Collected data
· · · · ·
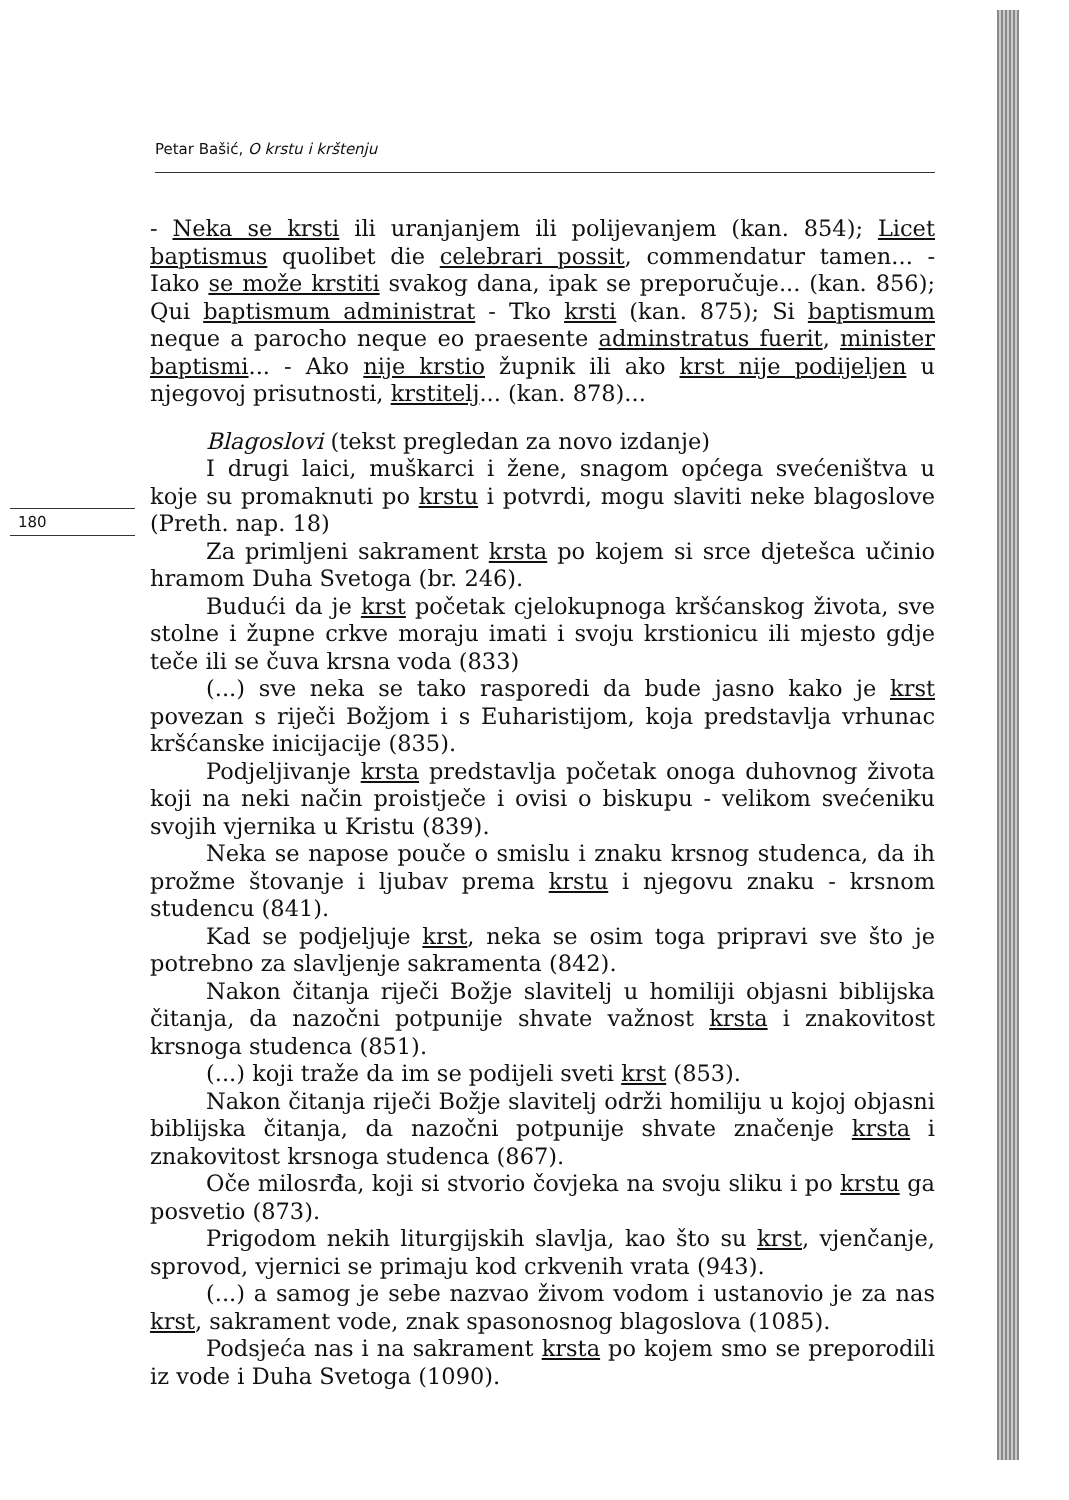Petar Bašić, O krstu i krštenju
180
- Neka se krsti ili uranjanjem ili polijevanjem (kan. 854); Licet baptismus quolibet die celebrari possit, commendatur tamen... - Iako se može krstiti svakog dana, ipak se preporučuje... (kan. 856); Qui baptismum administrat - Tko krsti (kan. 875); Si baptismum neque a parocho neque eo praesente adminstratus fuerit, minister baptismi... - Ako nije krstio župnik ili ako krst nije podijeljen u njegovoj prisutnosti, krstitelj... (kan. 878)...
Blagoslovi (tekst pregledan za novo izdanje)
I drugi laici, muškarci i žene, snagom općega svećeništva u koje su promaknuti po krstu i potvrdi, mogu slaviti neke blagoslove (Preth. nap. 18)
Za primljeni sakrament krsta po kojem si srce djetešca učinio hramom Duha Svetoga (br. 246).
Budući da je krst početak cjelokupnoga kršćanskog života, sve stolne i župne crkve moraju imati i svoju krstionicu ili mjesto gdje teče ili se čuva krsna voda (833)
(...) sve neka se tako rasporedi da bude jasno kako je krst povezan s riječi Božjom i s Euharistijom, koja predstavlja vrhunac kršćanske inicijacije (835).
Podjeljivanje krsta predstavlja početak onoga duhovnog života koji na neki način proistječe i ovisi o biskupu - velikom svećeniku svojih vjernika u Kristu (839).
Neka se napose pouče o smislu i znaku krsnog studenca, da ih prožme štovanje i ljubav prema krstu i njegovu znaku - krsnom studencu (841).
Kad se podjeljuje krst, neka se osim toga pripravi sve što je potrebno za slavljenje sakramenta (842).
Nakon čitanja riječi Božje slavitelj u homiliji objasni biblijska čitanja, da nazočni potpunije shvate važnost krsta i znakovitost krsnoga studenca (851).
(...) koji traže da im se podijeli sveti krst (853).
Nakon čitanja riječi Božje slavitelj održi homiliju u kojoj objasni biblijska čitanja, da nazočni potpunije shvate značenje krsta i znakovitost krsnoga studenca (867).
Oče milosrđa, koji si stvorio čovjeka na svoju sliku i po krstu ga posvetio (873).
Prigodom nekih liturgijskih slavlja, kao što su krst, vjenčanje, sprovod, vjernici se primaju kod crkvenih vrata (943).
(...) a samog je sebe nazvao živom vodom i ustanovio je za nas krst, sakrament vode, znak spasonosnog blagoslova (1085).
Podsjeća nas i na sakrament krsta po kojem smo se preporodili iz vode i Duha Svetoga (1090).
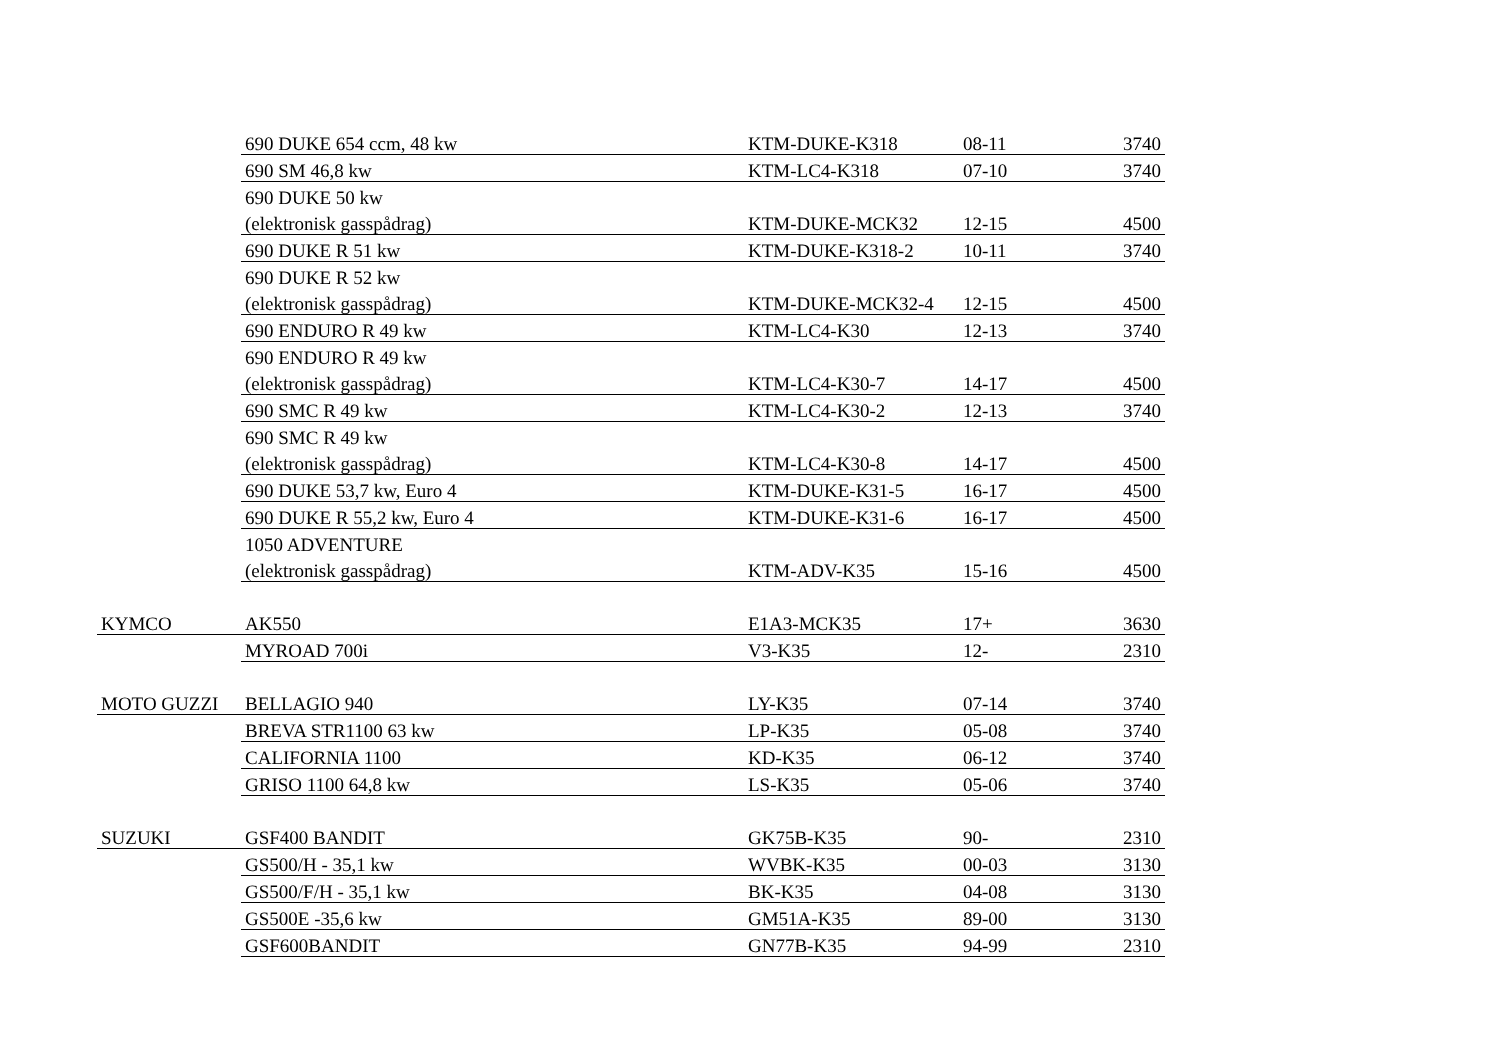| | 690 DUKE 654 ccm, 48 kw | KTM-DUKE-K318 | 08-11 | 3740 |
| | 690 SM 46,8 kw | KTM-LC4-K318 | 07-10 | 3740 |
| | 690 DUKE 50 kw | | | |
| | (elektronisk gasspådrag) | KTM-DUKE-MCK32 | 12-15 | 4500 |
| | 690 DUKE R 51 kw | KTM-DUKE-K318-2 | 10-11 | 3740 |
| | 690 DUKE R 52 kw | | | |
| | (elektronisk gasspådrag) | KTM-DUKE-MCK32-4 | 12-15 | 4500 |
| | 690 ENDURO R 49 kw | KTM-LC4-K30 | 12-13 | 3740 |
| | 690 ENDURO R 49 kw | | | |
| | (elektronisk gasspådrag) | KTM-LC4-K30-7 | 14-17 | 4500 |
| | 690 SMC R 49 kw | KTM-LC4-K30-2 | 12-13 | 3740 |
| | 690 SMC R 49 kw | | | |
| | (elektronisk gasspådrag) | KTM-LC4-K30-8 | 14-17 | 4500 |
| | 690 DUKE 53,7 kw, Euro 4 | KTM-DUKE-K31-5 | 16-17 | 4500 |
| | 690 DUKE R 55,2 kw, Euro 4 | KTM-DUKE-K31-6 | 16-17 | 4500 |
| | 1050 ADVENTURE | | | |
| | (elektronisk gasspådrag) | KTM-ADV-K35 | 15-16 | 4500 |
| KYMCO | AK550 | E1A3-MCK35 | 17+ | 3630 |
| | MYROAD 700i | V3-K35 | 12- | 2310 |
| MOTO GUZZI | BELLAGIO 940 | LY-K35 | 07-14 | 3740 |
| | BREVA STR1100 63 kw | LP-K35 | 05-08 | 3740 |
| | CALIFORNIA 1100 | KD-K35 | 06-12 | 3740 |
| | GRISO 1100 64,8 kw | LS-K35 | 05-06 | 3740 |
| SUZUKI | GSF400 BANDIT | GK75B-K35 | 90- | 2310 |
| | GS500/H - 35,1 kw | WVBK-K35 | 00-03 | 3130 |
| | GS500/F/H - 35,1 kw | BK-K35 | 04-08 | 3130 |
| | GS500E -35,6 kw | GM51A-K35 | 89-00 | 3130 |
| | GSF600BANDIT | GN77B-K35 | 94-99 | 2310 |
· · · · ·
*What you are asked to do*. Write out the records above exactly. Begin with the first line, end with the line holding "Za primljeni sakrament", and drop the pictures.

*Response*.
Petar Bašić, O krstu i krštenju
180
- Neka se krsti ili uranjanjem ili polijevanjem (kan. 854); Licet baptismus quolibet die celebrari possit, commendatur tamen... - Iako se može krstiti svakog dana, ipak se preporučuje... (kan. 856); Qui baptismum administrat - Tko krsti (kan. 875); Si baptismum neque a parocho neque eo praesente adminstratus fuerit, minister baptismi... - Ako nije krstio župnik ili ako krst nije podijeljen u njegovoj prisutnosti, krstitelj... (kan. 878)...
Blagoslovi (tekst pregledan za novo izdanje)
I drugi laici, muškarci i žene, snagom općega svećeništva u koje su promaknuti po krstu i potvrdi, mogu slaviti neke blagoslove (Preth. nap. 18)
Za primljeni sakrament krsta po kojem si srce djetešca učinio hramom Duha Svetoga (br. 246).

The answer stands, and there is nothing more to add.